**TEXT PASSAGE**:
Friday, November 04, 2016

Michael e. Casteels, The Last White House at the End of the Row of White Houses




THE WOODSMAN

On the bank of the stream, I meet a hunter. His gun is moss-covered, his beard thick with foliage. He says he has been lost for years. I tell him he is not far from the village and I can show him the way back. He smiles a toothless grin and says he’s been away too long to go back. He now understands the nature of change, leaves turning from green to red as he blinks. I grab his arm to lead him, but the limb snaps off in my hand. The hunter looks at me with knotted eyes and shakes his head. The air grows cold. The wood needs splitting. I lift my axe and swing. He smiles a toothless grin and tells me he has been lost for years.

**DATASET CONTENT**:
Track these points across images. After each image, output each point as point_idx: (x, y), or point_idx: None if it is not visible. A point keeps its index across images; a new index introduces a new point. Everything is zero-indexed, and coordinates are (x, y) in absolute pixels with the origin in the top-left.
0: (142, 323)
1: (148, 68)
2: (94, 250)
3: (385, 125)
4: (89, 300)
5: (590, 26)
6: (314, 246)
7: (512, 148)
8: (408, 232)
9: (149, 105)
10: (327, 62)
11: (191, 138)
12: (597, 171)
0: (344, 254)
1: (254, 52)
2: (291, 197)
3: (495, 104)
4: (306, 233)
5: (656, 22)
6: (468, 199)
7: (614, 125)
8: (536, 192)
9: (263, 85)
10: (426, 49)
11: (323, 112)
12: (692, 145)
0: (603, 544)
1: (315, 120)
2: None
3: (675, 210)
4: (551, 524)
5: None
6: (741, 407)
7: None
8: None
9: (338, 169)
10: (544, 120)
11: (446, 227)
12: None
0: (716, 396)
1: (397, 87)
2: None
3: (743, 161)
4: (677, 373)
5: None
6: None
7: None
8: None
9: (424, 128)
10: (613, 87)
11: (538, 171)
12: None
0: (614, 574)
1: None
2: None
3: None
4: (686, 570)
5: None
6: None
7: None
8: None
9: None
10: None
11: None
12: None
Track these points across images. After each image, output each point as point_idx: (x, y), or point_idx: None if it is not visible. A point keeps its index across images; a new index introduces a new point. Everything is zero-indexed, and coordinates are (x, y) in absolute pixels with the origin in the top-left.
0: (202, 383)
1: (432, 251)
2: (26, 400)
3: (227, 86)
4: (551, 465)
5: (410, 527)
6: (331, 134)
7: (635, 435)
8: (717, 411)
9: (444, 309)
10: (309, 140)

**THINGS TO DO**:
(a) Transcribe the part of the prose poem that opens with the words containing "Michael e. Casteels, The" and closes with "me he has been lost for years.".
(b) Condense the paragraph of the prose poem beginning "On the bank of the stream" into a short bulleted list that keeps its main facts.
The records above are separate material that has nothing to do with the prose poem.

**SET OF ANSWERS**:
(a)
Michael e. Casteels, The Last White House at the End of the Row of White Houses




THE WOODSMAN

On the bank of the stream, I meet a hunter. His gun is moss-covered, his beard thick with foliage. He says he has been lost for years. I tell him he is not far from the village and I can show him the way back. He smiles a toothless grin and says he’s been away too long to go back. He now understands the nature of change, leaves turning from green to red as he blinks. I grab his arm to lead him, but the limb snaps off in my hand. The hunter looks at me with knotted eyes and shakes his head. The air grows cold. The wood needs splitting. I lift my axe and swing. He smiles a toothless grin and tells me he has been lost for years.

(b)
- On a stream bank, the speaker meets a hunter with a moss-covered gun and a beard thick with foliage, who says he has been lost for years.
- The speaker offers to guide him to the nearby village, but he grins toothlessly and says he has been away too long to go back.
- He now understands change, seeing leaves turn from green to red as he blinks.
- When the speaker grabs his arm to lead him, the limb snaps off, and the hunter shakes his head.
- The air grows cold, the wood needs splitting, and the speaker swings an axe.
- The hunter grins again and repeats that he has been lost for years.